We pushed the car, fruitlessly. We dug into the earth around the tires with our hands. And then, a group of Israeli teens appeared through the trees, joyriding an ATV. They looped a chain to the front of the car, hoisted us to the main road, and sent us, muddy and shaking with relief, on our way.

A few years later I reached out to an Israeli translations house to ask if they ever translated into English the novel my boyfriend had been reading me. Their polite no was wounding. Even though I know how the story ends, I wanted to read it for myself.


Recently, I asked my sister if she remembers going to Israel during the Second Intifada, and if Dad called crying every day and begged us not to take the bus.

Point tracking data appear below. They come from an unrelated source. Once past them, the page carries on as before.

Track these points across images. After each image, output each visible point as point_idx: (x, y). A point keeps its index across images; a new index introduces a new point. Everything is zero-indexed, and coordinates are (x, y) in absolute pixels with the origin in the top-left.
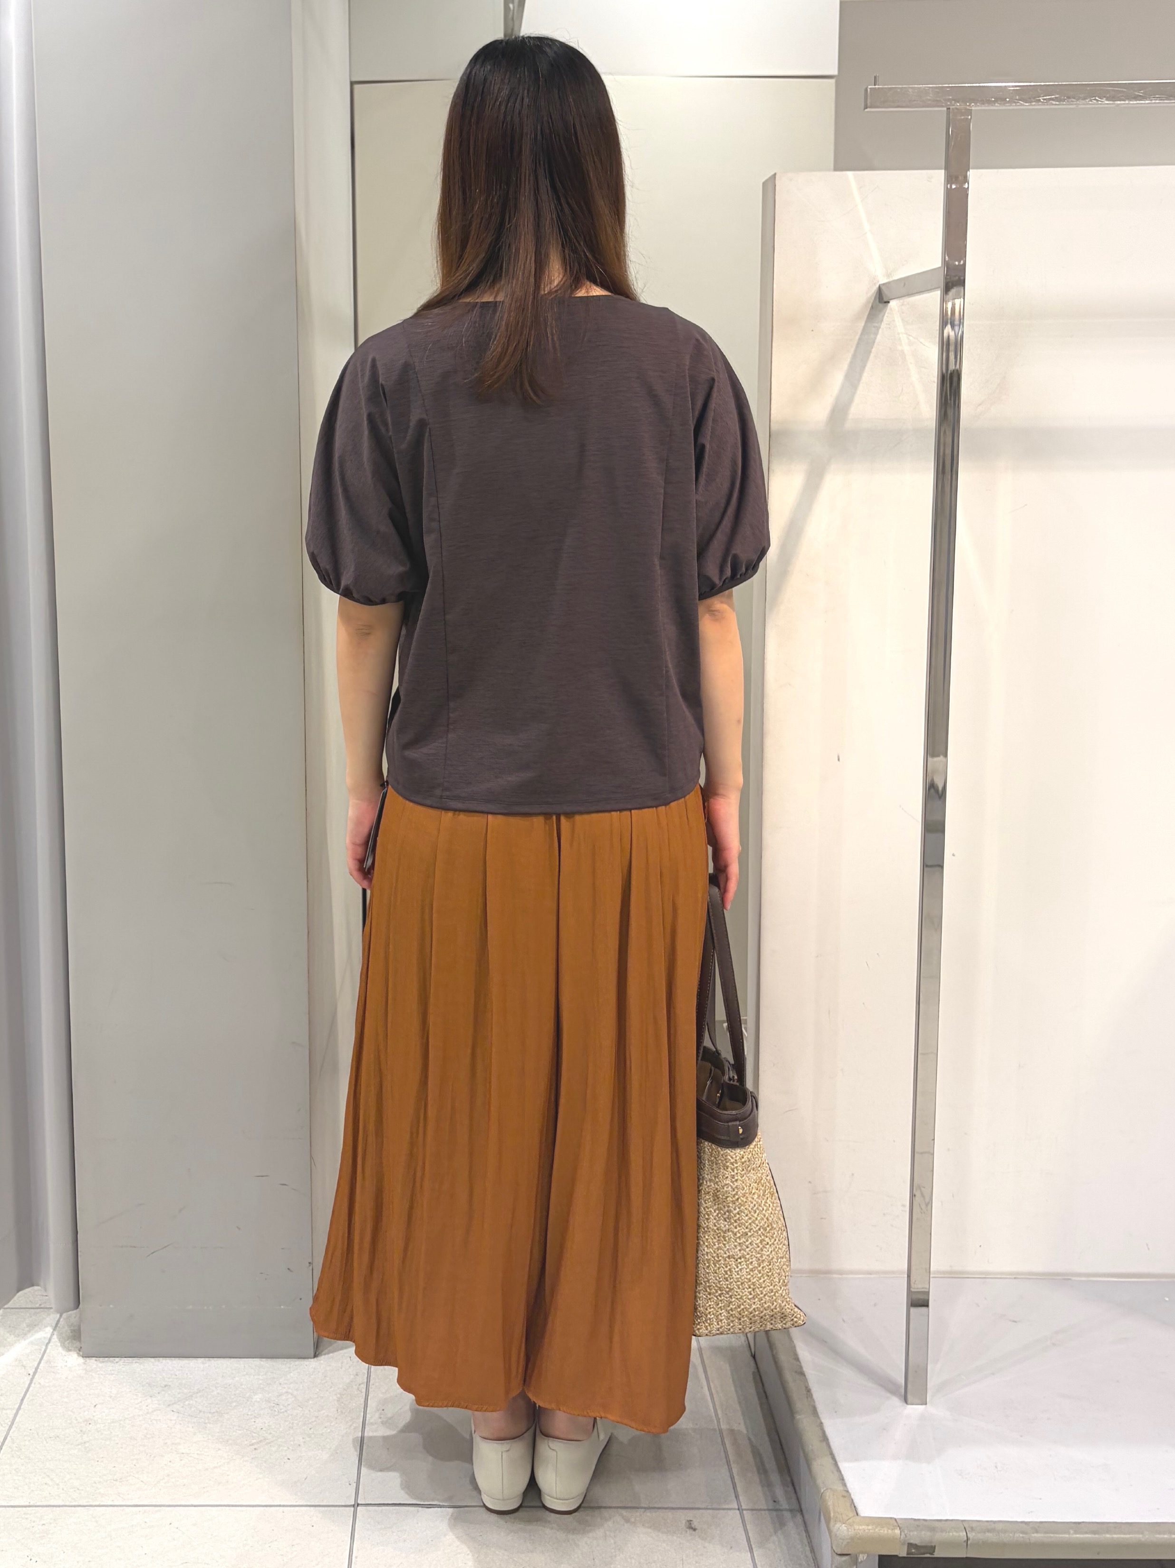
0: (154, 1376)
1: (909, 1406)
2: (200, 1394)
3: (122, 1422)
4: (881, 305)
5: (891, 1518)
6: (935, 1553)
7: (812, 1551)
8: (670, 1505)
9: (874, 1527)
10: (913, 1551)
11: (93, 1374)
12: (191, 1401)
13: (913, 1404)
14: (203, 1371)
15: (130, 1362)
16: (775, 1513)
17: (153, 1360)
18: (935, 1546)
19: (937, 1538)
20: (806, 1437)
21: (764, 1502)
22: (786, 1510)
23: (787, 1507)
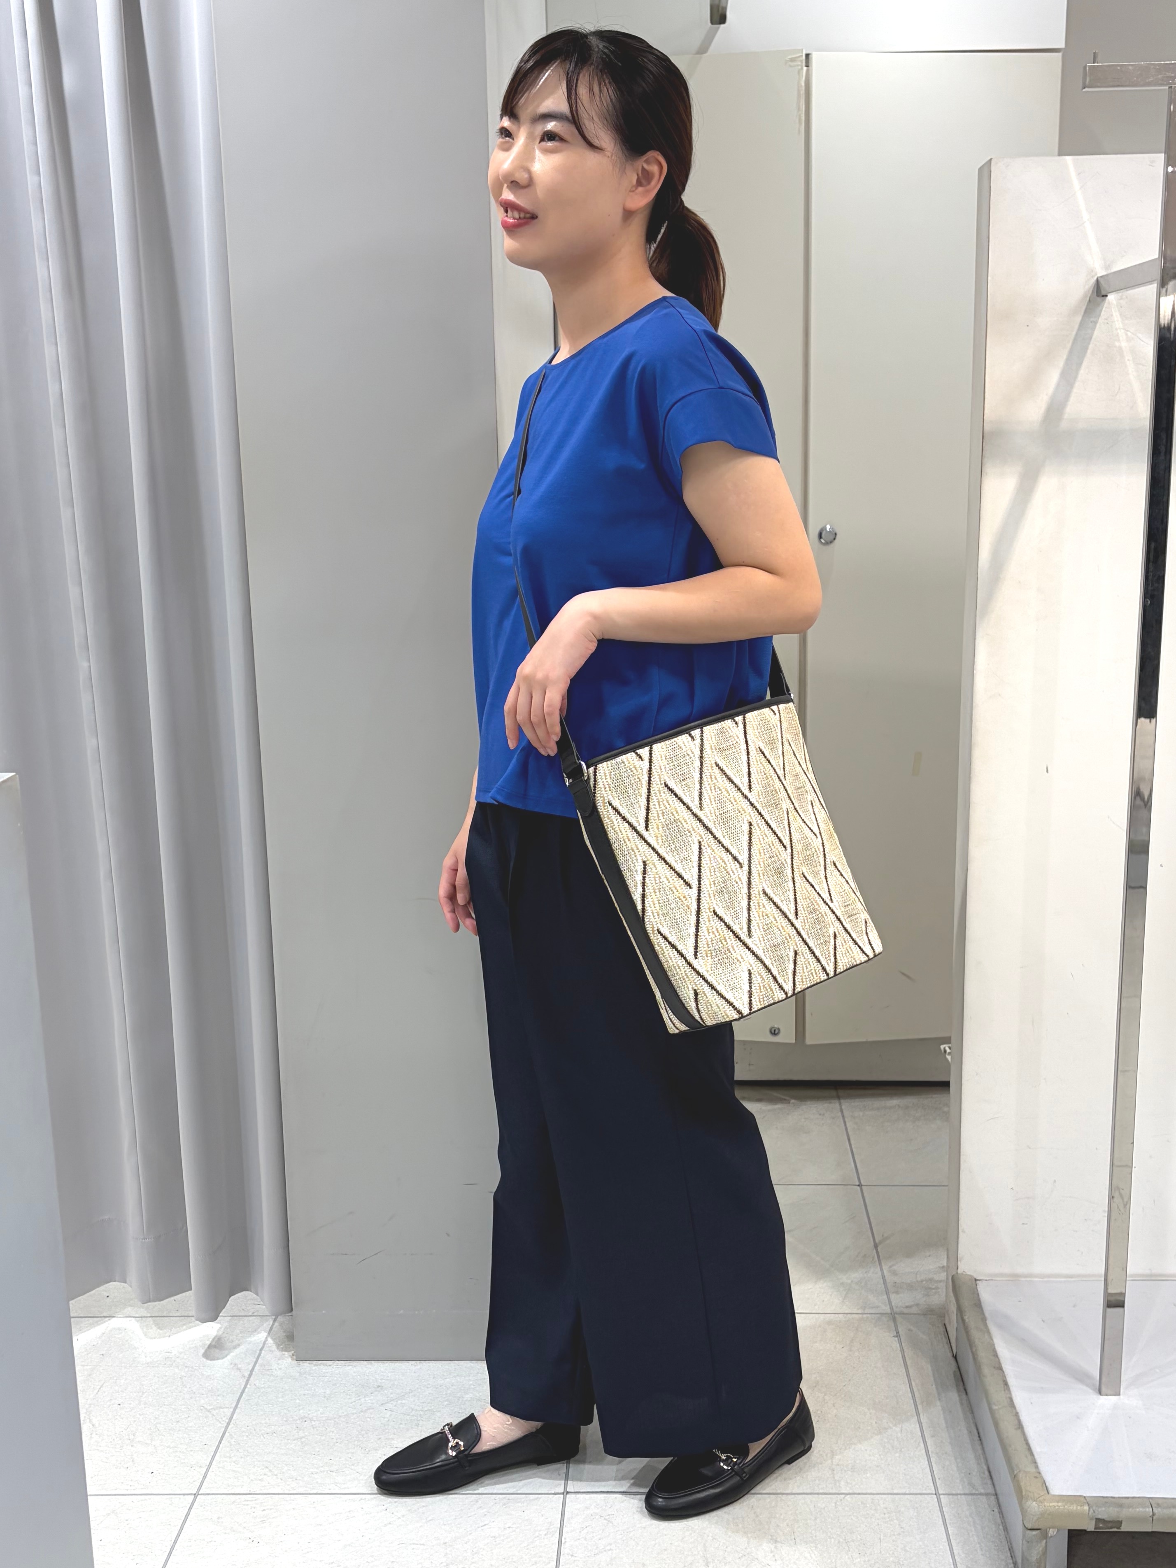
0: (366, 1377)
1: (1101, 1397)
2: (411, 1394)
3: (336, 1420)
4: (1098, 299)
5: (1081, 1496)
6: (1121, 1528)
7: (1006, 1529)
9: (1064, 1504)
10: (1101, 1525)
11: (308, 1376)
12: (404, 1402)
13: (1107, 1395)
14: (414, 1372)
15: (344, 1364)
16: (970, 1496)
17: (365, 1363)
18: (1122, 1523)
19: (1124, 1514)
20: (1002, 1425)
21: (961, 1487)
22: (981, 1494)
23: (983, 1491)
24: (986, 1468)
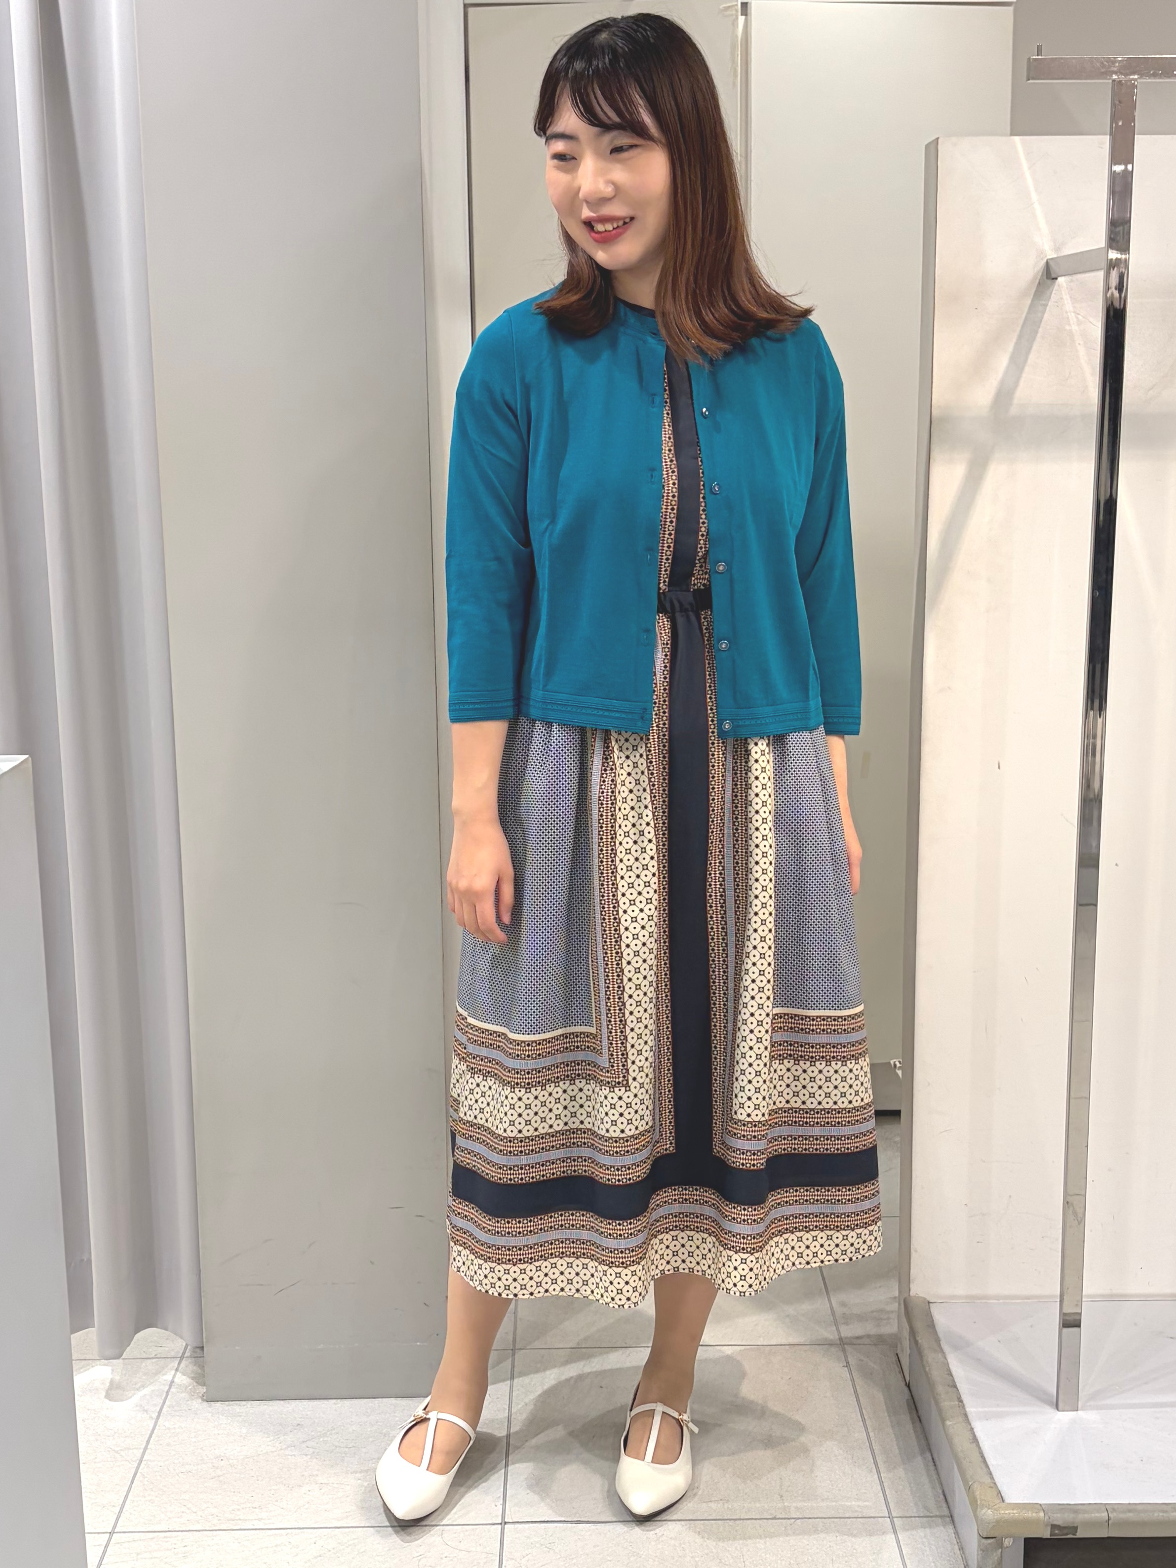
0: (283, 1415)
1: (1059, 1412)
2: (334, 1432)
3: (255, 1458)
4: (1049, 282)
5: (1037, 1504)
6: (1078, 1534)
7: (961, 1549)
8: (820, 1516)
9: (1019, 1512)
10: (1057, 1532)
12: (326, 1439)
13: (1064, 1411)
14: (336, 1410)
15: (259, 1404)
16: (925, 1519)
17: (282, 1402)
18: (1079, 1530)
19: (1080, 1519)
20: (956, 1440)
21: (915, 1510)
22: (936, 1516)
23: (938, 1514)
24: (940, 1491)
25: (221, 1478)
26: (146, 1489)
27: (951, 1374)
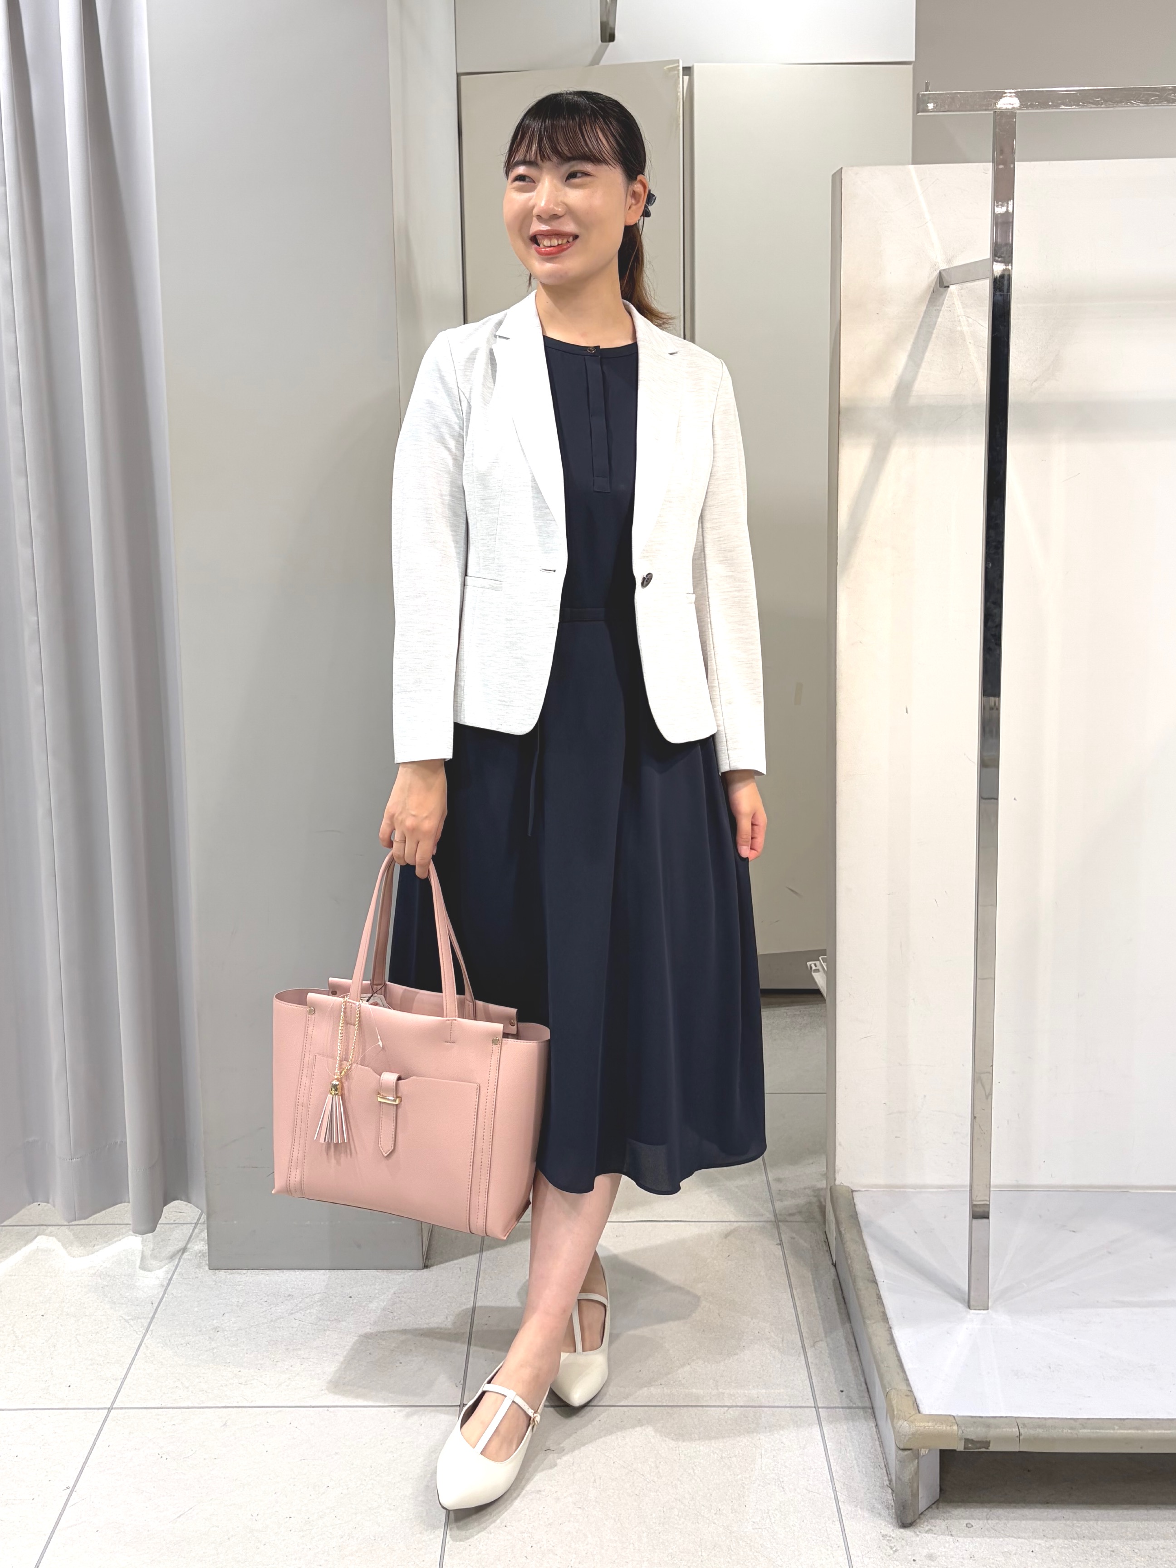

“I don’t remember the bus,” she said. She remembers our grandma calling to say, “If you go, I will lie down in front of the airplane.”


You know, they say — It’s just incredible. Your whole life you don’t quite belong. You were the only Jewish kid in your whole school. Your whole town. You never fit in. And then you come home. The sand and the sparkling sea. The warm hummus, and the tangled nests of sour candy where the flies burrow in the open-air markets. And the language that you don’t really speak or read. And the screeching voice of the world. And the culture of cutting in line and no term limits and raising children in cramped apartments just outside a war zone. And the spray of pebbles on Baruch Goldstein’s headstone is constantly replenished, and so is the new generation of veterans.

But the cucumbers are really fresh! They have real flavor — not like in the states.


When I was a child, stories were home. Now they are a foreign land. They were so good that I couldn’t eat. So good that I would read them, even if they might kill me. The story of a book – or a person, or a land – could thrill me out of my own life and my own body. Now that feeling eludes me. I read the wrong words and I feel winded, like flinging the doors open at a party, just as you remember all the reasons you should have stayed home.

Jerusalem, if I forget you! Jerusalem, where my tongue sticks to the roof of my mouth, my sentences reduced, vocabulary reduced from a whole pomegranate to a single seed. When I sing of Jerusalem, I don’t sing from a foreign land, I sing of a foreign land.

I am torn down to my foundations already, in Jerusalem. I am more than prepared to lie down and weep. I am destroyed, to be rebuilt again and again.